Museo molto giovane, nato solo nel 1999, nelle vecchie scuderie della Peroni in via reggio Emilia, il MACRO è già in fase di ristrutturazione.
Il progetto di restauro, ideato dall'architetto Odile Decq, non solo mira a dare al museo una nuova veste architettonica ed estetica, ma anche a fare di esso il simbolo di ciò che contiene e del nuovo rapporto di dialogo che i musei di ultima generazione instaurano con i cittadini.
Attraverso questa nuova struttura infatti, che con l'impiego di moderni materiali e di materiali trasparenti introietta in maniera diretta, senza mediazioni, il passante nel suo interno, si spera anche di introdurre a Roma un nuovo linguaggio architettonico con il quale la capitale non ha ancora familiarità.
Il più significativo impulso proviene dall'altra sede del MACRO, anch'essa in corso di ristrutturazione, sita nell'ex-mattatoio di Testaccio, luogo simbolo dell'architettura industriale.

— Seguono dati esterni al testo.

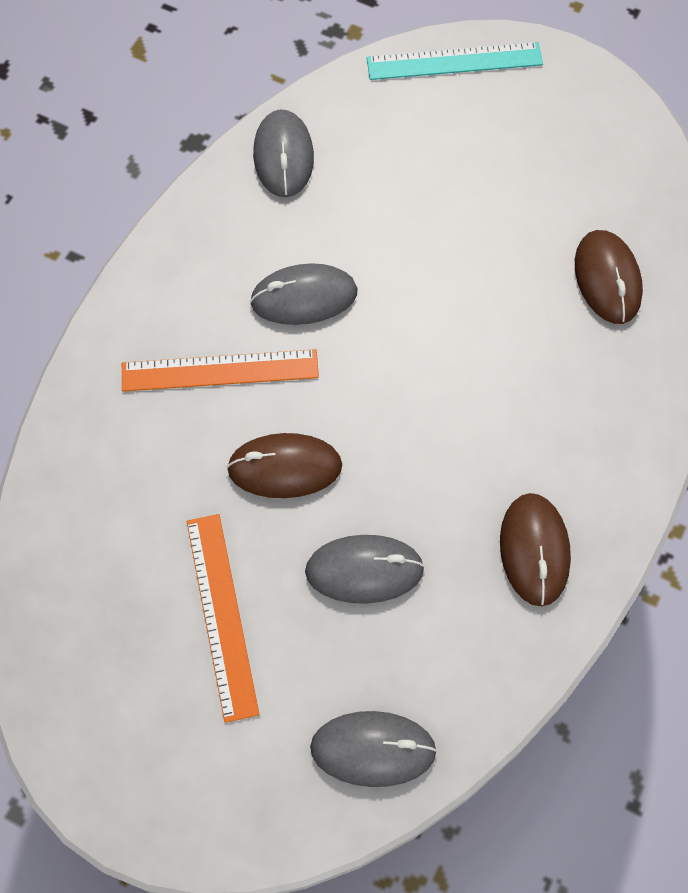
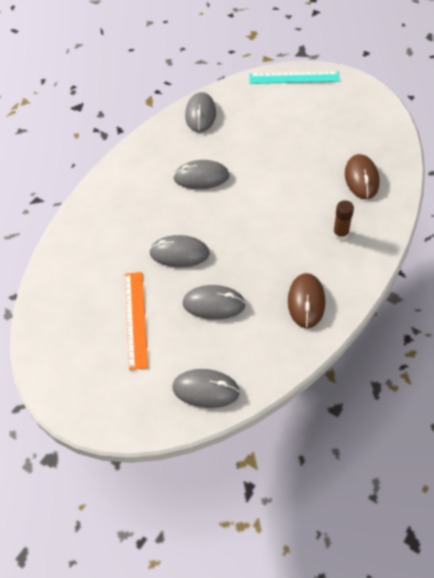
camera: 10 degrees right, 10 degrees down
orange ruler [122,349,319,391] -> none
brown mouse [227,433,342,498] -> grey mouse [149,235,210,267]
none -> brown glue stick [333,200,354,240]

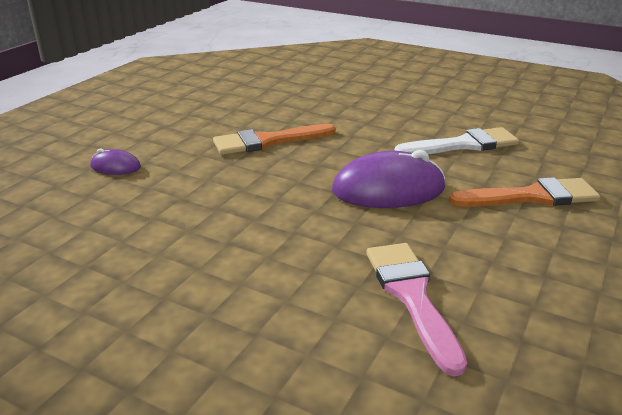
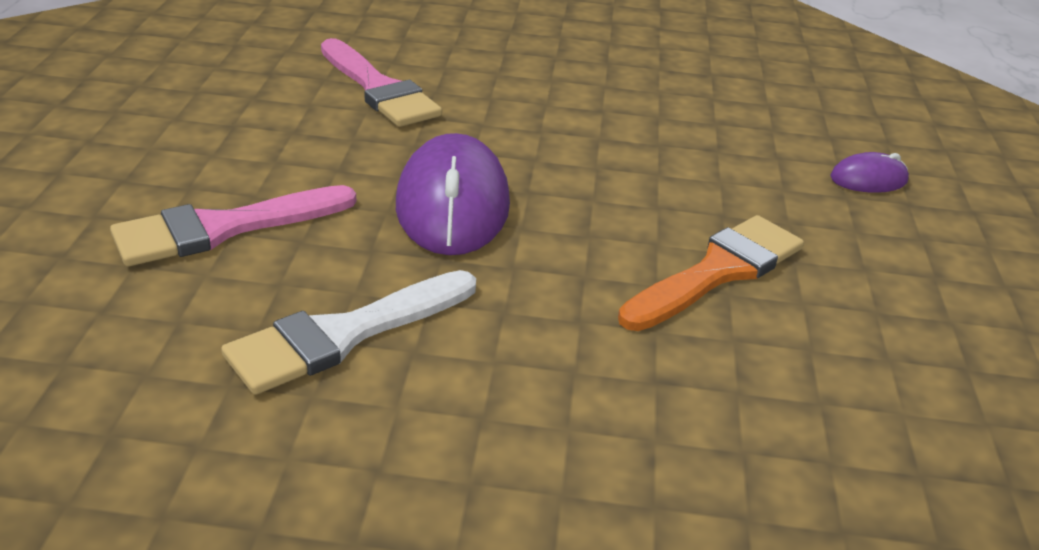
camera: 155 degrees right, 5 degrees up
purple mouse [332,150,445,208] -> purple mouse turned 60 degrees counterclockwise [396,133,510,255]
orange brush [449,177,600,207] -> pink brush [110,185,356,266]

È nel 2002 che il MACRO utilizza due padiglioni di questa costruzione per allestire mostre più sperimentali rispetto a quelle ospitate nella sede principale, ed è qui che il 21 aprile approderà la mostra "Into me/out of me", vero banco di prova per il giovane museo capitolino.
La mostra inaugurata al P.S.1 Contemporary Art Centre di New York e passata poi per il Kunst-Werke Istitute di Berlino, rimarrà a Roma fino alla fine di settembre.

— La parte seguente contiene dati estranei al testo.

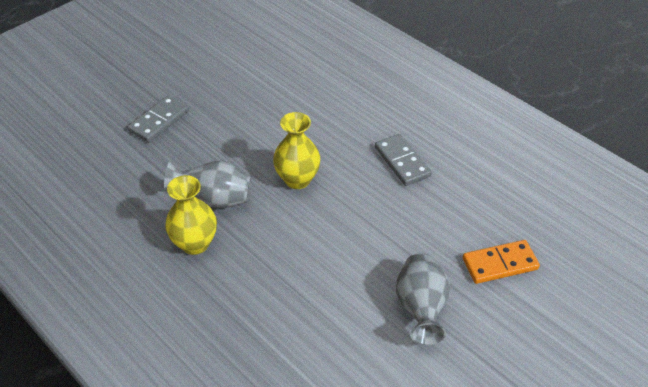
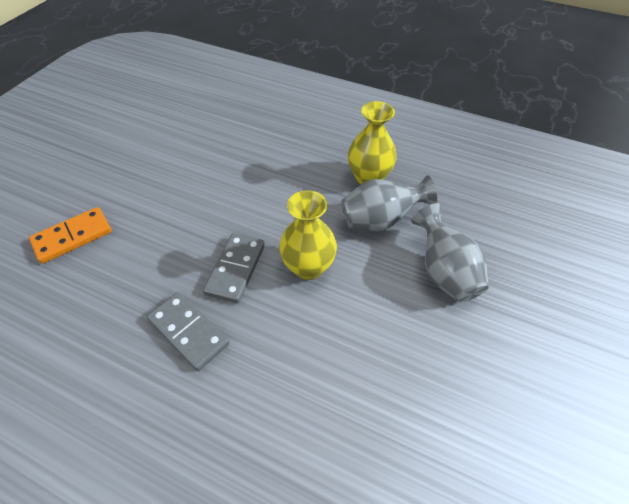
camera: 160 degrees right, 5 degrees up
grey domino [128,96,189,142] -> grey domino moved to [203,233,265,303]
grey vase [396,253,450,345] -> grey vase moved to [411,203,489,302]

"Into me/out of me", a cura di Klaus Blenbach è una collettiva che espone 120 artisti, Abramovic, Barney, De Maria, Rist, Hirst, Canevari, tra i più noti. Il tema conduttore della mostra è il corpo e la ricerca sulla forza e fragilità della fisicità, in una ricerca che coinvolge intensamente e mette alla prova anche il visitatore.

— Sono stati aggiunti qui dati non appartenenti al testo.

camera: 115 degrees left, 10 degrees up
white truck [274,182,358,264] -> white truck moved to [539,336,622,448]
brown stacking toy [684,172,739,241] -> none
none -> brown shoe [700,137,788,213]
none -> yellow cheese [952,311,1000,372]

Il fruitore contemporaneo infatti, non è "abituato" e non è sensibilizzato, nonostante le immagini che offrono i media, ad atrocità corporali come la decapitazione, la tortura, l'impiccaggione e sofferenze fisiche simili, le quali invece secoli fa erano comuni e di dominio pubblico.
Gli artisti propongono e comunicano al pubblico mali e sofferenze "contemporanee" come gli autoritratti fotografici di Hannam Wilke (1993) con i quali ella documenta gli stadi avanzati del proprio cancro al seno, o il video di S. Landau (2000) in cui l'artista fa l'hula-hoop con un cerchio di filo spinato su una spiaggia israeliana.
Altra opera significativa, dove, a differenza delle precedenti, la sofferenza è rappresentata indirettamente e non è esplicitamente manifestata, è "Rwanda Rwanda" di Alfredo Jaar (1992). L'artista cerca di comunicare al mondo occidentale le sofferenze di circa un milione di persone uccise durante la guerra civile in Rwanda non dalla mano anonima delle armi di distruzione di massa, bensì da quelle di assassini noti, conoscenti e vicini di casa, che durante i massacri venivano guardati in faccia dalle vittime.
La mostra è quindi, non solo per il Macro ma anche per la capitale, un vero banco di prova, una occasione e una sfida per una città che per ragioni diverse è ancora troppo lontana dalle espressioni più all'avanguardia dell'arte contemporanea.